The first free 15-week course through the program started in February 2016 and fosters literacy by using popular music styles such as hip hop, spoken word poetry, and music technology as the primary teaching tools. About 35 children ages 12 to 15 are currently enrolled in the CMS-D course that teaches the art of songwriting, composing, music making, performing, mixing and recording. All enrollees have access to iPADs, iDock mixing pads, music apps, headphones, instruments, specialized microphones and other high-tech equipment needed for producing a professional recording of their original music.
Assistant Professor of Music Education Juliet Hess led a cross-departmental group of MSU faculty in developing the curriculum, including Associate Professor Mark Sullivan of the music composition area. Both Hess and curriculum co-lead Assistant Professor of Teacher Education Vaughn W.M. Watson from the MSU College of Education drew on their experiences as former teachers in urban school districts to advance the innovative delivery and instruction.
“Songwriting as a medium allows students to speak to their own realities and provides a profound opportunity for youth to talk about their position in the world,” says Hess. “It’s a medium they’re comfortable with. This class is a way to teach them important skills by meeting them where they are.”

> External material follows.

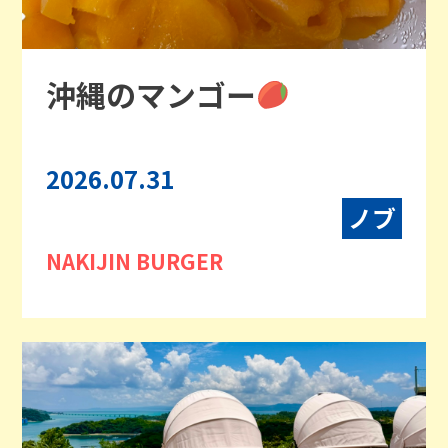
沖縄のマンゴー
2026.07.31
ノブ
NAKIJIN BURGER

The faculty working with students at CMS-D include a professional poet and Fulbright scholar, an acclaimed Detroit techno artist, a multi-instrumentalist folk singer, and a recording engineer. Mentors and additional teachers will also be available to help students outside of class or to assist with technology lab hours. Students currently taking the course were recommended by a coalition of Detroit public schools, family service agencies, and shelters from across the city.
VIDEO: VERSES, Exploring Literacy through Lyrics and Song
Video courtesy MSU Community Music School–Detroit
College of Music Dean James Forger remarks that the literacy through songwriting project—also known as Verses—has the ability to become a scalable project with increasing educational promise for underserved youth for years to come.

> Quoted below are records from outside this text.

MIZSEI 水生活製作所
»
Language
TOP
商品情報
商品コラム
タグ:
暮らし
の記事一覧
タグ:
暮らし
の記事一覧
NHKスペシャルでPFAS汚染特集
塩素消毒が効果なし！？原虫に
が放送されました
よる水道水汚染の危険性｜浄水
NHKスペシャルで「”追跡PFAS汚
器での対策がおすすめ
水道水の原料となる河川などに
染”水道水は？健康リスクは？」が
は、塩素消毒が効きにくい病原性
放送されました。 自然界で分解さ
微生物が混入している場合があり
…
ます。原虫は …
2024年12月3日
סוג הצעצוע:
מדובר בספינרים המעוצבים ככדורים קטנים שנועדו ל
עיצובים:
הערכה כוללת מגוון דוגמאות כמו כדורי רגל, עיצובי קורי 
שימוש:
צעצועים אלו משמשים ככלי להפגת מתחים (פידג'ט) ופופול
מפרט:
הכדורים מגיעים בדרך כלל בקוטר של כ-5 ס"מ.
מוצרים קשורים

“The Mather’s Foundation and Carhartt have stepped forward to challenge us to look at new ways to use music as a tool to support literacy development. This new and innovative curriculum will serve hundreds of young people,” Forger says. “It’s a great coming together of interdisciplinary teams at MSU, visionaries at Carhartt, and Marshall Mathers—a native Detroiter with a profound commitment to Detroit and it’s rebirth.”
The first Literacy Through Songwriting program supported by a grant from the Marshall Mathers Foundation started February 1 and runs through May 15 at the MSU Community Music School-Detroit. Organizers plan to expand the course to accommodate up to 60 youth come fall, as well as to make the curriculum available to educators in K-12 public schools in the near future.